(Beginning of Record set)

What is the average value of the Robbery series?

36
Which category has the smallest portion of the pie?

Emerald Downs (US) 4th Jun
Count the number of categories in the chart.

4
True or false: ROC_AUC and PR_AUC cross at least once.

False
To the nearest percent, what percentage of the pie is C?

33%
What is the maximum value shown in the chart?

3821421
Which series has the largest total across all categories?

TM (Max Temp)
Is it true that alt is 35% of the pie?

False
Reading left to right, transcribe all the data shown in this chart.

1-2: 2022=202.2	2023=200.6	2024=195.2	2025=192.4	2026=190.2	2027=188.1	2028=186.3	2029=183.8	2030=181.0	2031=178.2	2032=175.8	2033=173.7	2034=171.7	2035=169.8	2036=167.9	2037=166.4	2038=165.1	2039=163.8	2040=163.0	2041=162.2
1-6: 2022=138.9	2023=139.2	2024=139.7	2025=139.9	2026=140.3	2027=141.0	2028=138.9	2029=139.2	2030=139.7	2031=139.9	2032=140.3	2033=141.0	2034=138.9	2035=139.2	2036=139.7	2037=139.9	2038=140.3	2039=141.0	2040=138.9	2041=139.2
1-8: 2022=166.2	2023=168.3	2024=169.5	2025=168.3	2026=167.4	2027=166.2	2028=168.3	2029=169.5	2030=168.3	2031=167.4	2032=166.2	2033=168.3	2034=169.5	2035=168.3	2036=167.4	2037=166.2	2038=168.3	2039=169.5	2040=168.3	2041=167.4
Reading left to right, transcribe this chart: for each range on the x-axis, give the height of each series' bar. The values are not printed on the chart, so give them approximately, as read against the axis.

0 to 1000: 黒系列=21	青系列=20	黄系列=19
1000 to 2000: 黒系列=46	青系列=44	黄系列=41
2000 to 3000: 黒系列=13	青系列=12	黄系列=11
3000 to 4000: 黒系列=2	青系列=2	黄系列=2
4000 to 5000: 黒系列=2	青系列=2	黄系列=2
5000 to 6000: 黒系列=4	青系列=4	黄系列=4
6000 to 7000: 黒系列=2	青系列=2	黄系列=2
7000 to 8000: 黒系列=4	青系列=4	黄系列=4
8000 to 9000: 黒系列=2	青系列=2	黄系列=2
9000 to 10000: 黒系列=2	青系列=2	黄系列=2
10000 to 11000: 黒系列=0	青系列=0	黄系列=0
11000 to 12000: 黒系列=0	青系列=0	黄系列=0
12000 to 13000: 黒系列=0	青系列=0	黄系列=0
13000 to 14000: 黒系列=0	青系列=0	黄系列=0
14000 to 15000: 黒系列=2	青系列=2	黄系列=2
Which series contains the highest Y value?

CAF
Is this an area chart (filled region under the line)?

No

(End of Record set)

## What you will do
Quote all of the items above word for word, keeping every line unchanged.

## Answer to this problem
What is the average value of the Robbery series?

36
Which category has the smallest portion of the pie?

Emerald Downs (US) 4th Jun
Count the number of categories in the chart.

4
True or false: ROC_AUC and PR_AUC cross at least once.

False
To the nearest percent, what percentage of the pie is C?

33%
What is the maximum value shown in the chart?

3821421
Which series has the largest total across all categories?

TM (Max Temp)
Is it true that alt is 35% of the pie?

False
Reading left to right, transcribe all the data shown in this chart.

1-2: 2022=202.2	2023=200.6	2024=195.2	2025=192.4	2026=190.2	2027=188.1	2028=186.3	2029=183.8	2030=181.0	2031=178.2	2032=175.8	2033=173.7	2034=171.7	2035=169.8	2036=167.9	2037=166.4	2038=165.1	2039=163.8	2040=163.0	2041=162.2
1-6: 2022=138.9	2023=139.2	2024=139.7	2025=139.9	2026=140.3	2027=141.0	2028=138.9	2029=139.2	2030=139.7	2031=139.9	2032=140.3	2033=141.0	2034=138.9	2035=139.2	2036=139.7	2037=139.9	2038=140.3	2039=141.0	2040=138.9	2041=139.2
1-8: 2022=166.2	2023=168.3	2024=169.5	2025=168.3	2026=167.4	2027=166.2	2028=168.3	2029=169.5	2030=168.3	2031=167.4	2032=166.2	2033=168.3	2034=169.5	2035=168.3	2036=167.4	2037=166.2	2038=168.3	2039=169.5	2040=168.3	2041=167.4
Reading left to right, transcribe this chart: for each range on the x-axis, give the height of each series' bar. The values are not printed on the chart, so give them approximately, as read against the axis.

0 to 1000: 黒系列=21	青系列=20	黄系列=19
1000 to 2000: 黒系列=46	青系列=44	黄系列=41
2000 to 3000: 黒系列=13	青系列=12	黄系列=11
3000 to 4000: 黒系列=2	青系列=2	黄系列=2
4000 to 5000: 黒系列=2	青系列=2	黄系列=2
5000 to 6000: 黒系列=4	青系列=4	黄系列=4
6000 to 7000: 黒系列=2	青系列=2	黄系列=2
7000 to 8000: 黒系列=4	青系列=4	黄系列=4
8000 to 9000: 黒系列=2	青系列=2	黄系列=2
9000 to 10000: 黒系列=2	青系列=2	黄系列=2
10000 to 11000: 黒系列=0	青系列=0	黄系列=0
11000 to 12000: 黒系列=0	青系列=0	黄系列=0
12000 to 13000: 黒系列=0	青系列=0	黄系列=0
13000 to 14000: 黒系列=0	青系列=0	黄系列=0
14000 to 15000: 黒系列=2	青系列=2	黄系列=2
Which series contains the highest Y value?

CAF
Is this an area chart (filled region under the line)?

No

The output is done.